Let the mass of each compound, $N{a}_{2}O$ (compound I) and compound II be 100 g.
Sodium % in compound I = $\frac{2\times 23}{(2\times 23)+16}\times 100=74.19\%$
Hence, remaining oxygen will be 25.81 %.
i.e. 25.81 g of $O_2$ reacts with 74.19 g of $Na$
Therefore, 1 g of $O_2$ reacts with = $\frac{74.19}{25.81}=2.87$ g of $Na$
The percentage of sodium in the second compound = 59 % (given) and hence oxygen will be 41%.
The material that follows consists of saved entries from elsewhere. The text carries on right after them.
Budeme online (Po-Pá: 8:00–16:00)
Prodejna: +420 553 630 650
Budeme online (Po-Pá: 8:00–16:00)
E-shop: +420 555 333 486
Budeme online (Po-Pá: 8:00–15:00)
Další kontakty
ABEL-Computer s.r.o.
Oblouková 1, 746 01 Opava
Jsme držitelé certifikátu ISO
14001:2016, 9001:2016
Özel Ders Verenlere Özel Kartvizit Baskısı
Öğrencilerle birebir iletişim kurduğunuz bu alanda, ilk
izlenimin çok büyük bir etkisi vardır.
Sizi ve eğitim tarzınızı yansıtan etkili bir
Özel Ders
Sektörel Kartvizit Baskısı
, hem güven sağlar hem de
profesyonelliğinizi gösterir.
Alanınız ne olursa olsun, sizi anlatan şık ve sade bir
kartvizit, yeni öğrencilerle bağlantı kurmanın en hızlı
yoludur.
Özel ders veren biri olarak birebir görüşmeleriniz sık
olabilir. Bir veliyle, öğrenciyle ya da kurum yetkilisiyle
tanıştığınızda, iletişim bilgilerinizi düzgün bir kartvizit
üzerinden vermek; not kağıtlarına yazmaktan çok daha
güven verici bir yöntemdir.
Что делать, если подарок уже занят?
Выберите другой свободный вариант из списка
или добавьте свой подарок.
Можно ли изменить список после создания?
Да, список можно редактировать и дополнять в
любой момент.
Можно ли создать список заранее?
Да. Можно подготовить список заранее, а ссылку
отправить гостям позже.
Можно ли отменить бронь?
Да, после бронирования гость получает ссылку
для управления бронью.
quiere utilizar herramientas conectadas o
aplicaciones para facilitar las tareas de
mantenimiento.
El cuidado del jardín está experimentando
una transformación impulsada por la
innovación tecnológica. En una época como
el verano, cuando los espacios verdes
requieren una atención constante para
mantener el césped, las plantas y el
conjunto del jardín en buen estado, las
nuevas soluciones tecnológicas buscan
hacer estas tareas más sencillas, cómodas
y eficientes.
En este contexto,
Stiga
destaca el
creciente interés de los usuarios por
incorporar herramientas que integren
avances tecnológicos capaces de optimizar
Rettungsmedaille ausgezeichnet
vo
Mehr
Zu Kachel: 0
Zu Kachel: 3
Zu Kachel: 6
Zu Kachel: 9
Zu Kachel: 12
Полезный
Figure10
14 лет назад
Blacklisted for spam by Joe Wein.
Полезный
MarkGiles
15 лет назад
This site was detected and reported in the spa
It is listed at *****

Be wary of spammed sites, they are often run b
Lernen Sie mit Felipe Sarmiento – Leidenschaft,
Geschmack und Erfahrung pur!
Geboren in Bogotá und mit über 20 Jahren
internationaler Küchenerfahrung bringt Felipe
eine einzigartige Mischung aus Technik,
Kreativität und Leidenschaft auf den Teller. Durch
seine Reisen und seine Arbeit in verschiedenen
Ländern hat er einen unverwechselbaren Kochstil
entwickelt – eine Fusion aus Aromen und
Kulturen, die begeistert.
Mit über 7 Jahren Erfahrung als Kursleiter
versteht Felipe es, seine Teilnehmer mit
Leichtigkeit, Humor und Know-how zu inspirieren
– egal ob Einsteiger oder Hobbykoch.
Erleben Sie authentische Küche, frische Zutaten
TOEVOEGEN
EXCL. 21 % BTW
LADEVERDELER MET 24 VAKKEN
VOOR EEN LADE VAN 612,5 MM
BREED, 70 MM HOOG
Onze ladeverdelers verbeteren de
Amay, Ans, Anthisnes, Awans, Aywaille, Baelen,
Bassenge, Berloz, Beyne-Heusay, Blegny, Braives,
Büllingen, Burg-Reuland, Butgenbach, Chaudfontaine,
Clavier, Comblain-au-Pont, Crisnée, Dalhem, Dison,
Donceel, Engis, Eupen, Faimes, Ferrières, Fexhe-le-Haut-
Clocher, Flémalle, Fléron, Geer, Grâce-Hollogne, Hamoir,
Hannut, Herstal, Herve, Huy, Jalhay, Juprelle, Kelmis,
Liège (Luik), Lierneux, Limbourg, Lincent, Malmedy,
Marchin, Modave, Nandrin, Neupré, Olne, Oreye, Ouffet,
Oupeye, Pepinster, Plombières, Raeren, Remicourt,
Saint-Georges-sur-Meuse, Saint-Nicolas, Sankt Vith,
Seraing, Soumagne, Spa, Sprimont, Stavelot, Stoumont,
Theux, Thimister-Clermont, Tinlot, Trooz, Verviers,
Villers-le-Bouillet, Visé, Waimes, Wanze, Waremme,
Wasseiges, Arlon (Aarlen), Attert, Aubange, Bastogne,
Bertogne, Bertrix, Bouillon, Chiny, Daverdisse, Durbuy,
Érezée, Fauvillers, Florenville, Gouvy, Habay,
Similarly, 41 g of $O_2$ reacts with 59 g of $Na$
Therefore, 1 g of $O_2$ reacts with = $\frac{59}{41}=1.44$ g of $Na$
According to the law of multiple proportions, $Na$ must react in a simple ratio
So, $\frac{N{a}_i}{N{a}_{ii}}-\frac{2.871}{1.44}=\frac{2}{1}$
Hence compound II will be in $1:1$ ratio of $Na:O$ or $N{a}_2{O}_2$.
The molecular weight of $N{a}_2{O}_2$ is 78 amu.